Introduction/Background Gynecologic cancer surgery has 6-fold higher risk for DVT and 14-fold for PE, compared to benign disease. Two meta-analyses (Rasmussen2009, Faragesanu2016) show residual VTE rates 5.3% and 14.3% in patients following standard thromboprophylaxis approach. Despite increased awareness, improved surgical techniques and more extensive use of primary thromboprophylaxis, postoperative DVT remains high.

Methodology MeTHOS is a prospective observational, phase IV study, aiming to evaluate the role of intense thromboprophylaxis (tinzaparin 0.4 ml, 8.000 Anti-Xa IU, OD) for High Thrombotic Burden (HTB) gynecological cancer patients undergoing surgery. Enrolled women had signed informed consent.
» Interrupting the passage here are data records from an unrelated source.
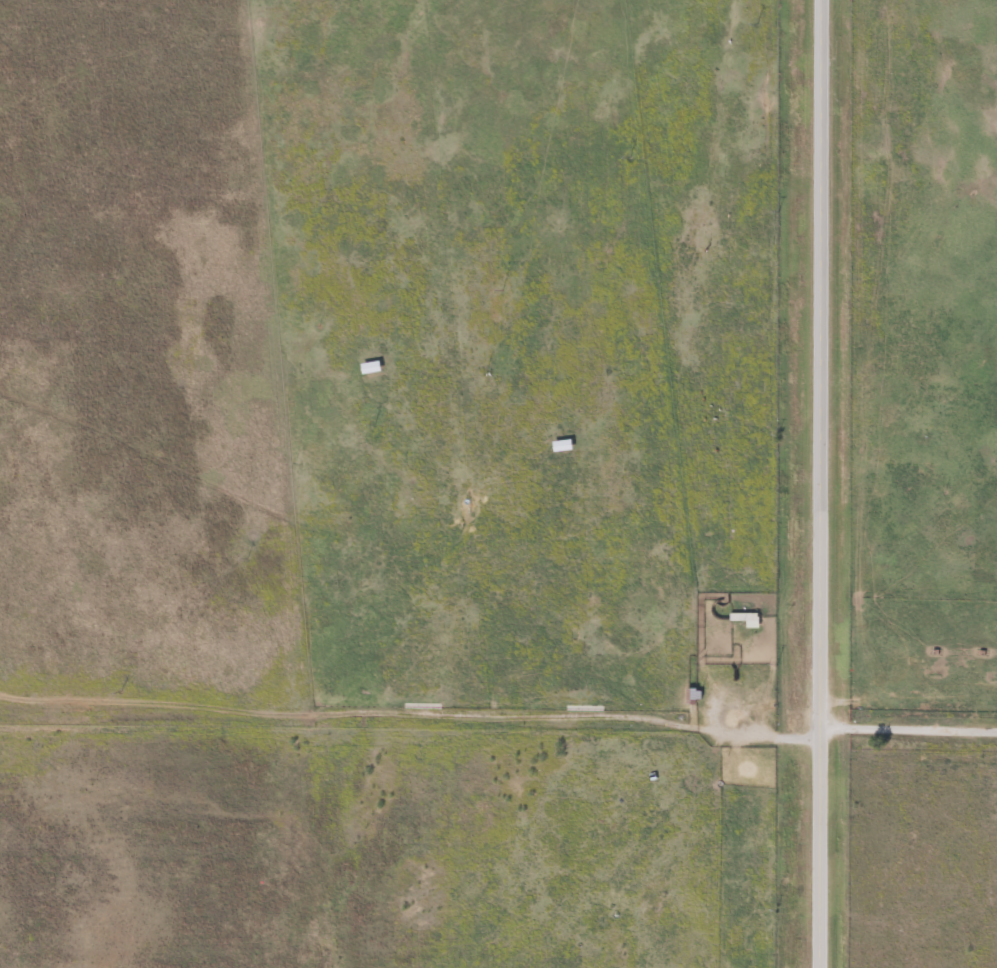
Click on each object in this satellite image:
building: (369, 367)
building: (560, 445)
road: (818, 484)
building: (745, 618)
road: (407, 742)

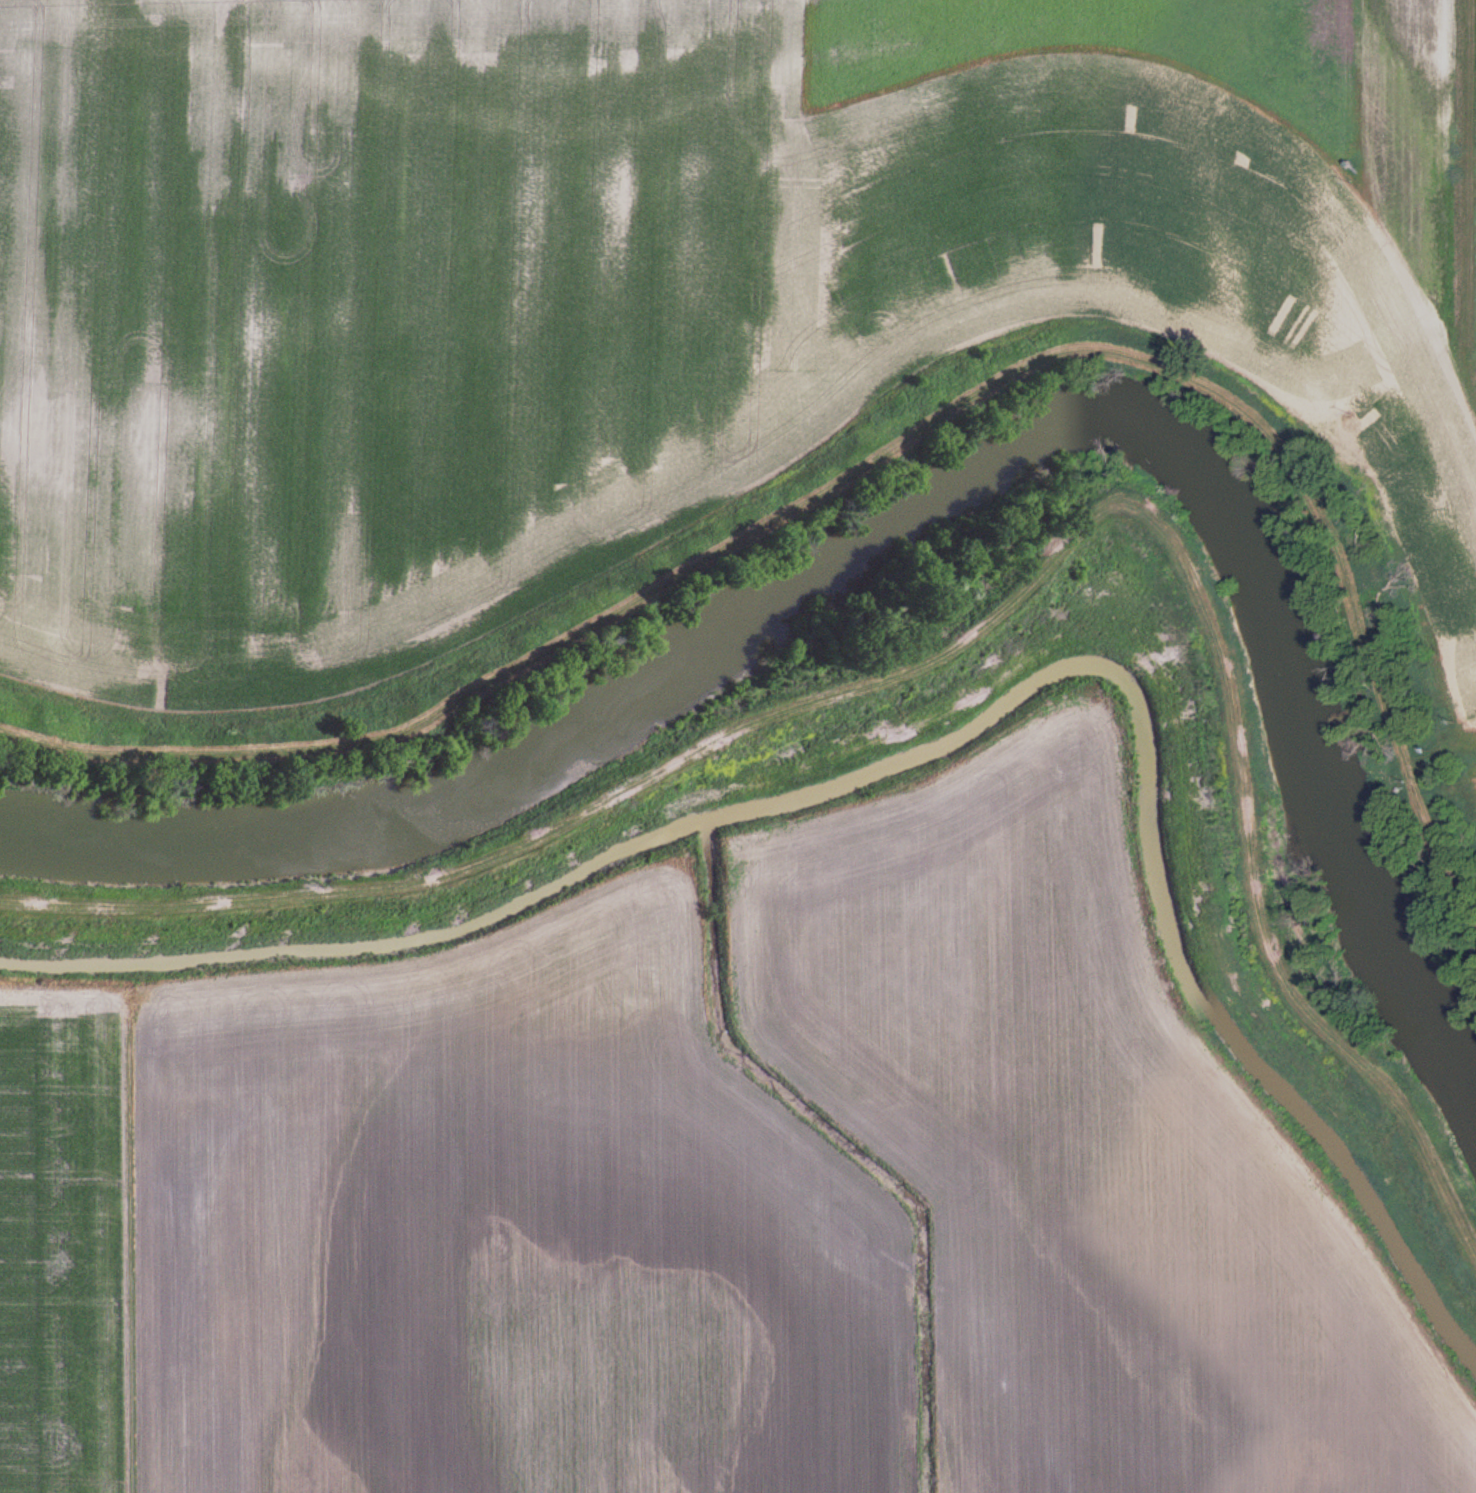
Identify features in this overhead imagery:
river: (926, 502)
crop: (705, 1202)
Results 221 patients enrolled. Their characteristics in accordance to cancer, patient and treatment high thrombotic burden risk factors are depicted in table 1. Median tinzaparin administration was 29 days (Q1-Q3: 26–34). Eight thrombotic events (TEs) recorded (efficacy:96.4%, 95%CI:93.0–98.2%): 2 in endometrial cancer surgeries, 5 in ovarian, 1 in sarcoma. FIGO-III or IV was linked to higher TE risk, compared to FIGO-I or II (OR: 8.8, p=0.02). Extremely severe (>5 hours) surgeries were prone to TEs, 12% of them followed by TEs, while for major and severe surgeries (2–5 hours) it was 1% and 3% (p=0.04) respectively. 89% of TEs occurred in patients with BMI>29 (OR:76.6, p=0.04). Ovarian cancer surgeries had increased risk for TEs compared to other malignancies (OR:4.2, p=0.04). Three bleeding events reported (1.4%, 95%CI: 0.4–4%). Compared to prophylactic dose, in the two meta-analyses (reported TEs: 5.3% and 14.3%) there were less TEs (3.6%) when intensive dose was applied (p<0.001), without increasing bleeding events (2.8% and 1.8% vs. 1.4% in the current study).

Conclusion Postoperative intense tinzaparin administration 8.000 Anti-Xa IU for 1 month, was both effective and safe. Reducing the occurrence of thrombotic events without increasing bleeding risk. Important risk factors for thromboembolism were BMI≥29, advanced stage disease and ovarian carcinoma. Further research is needed.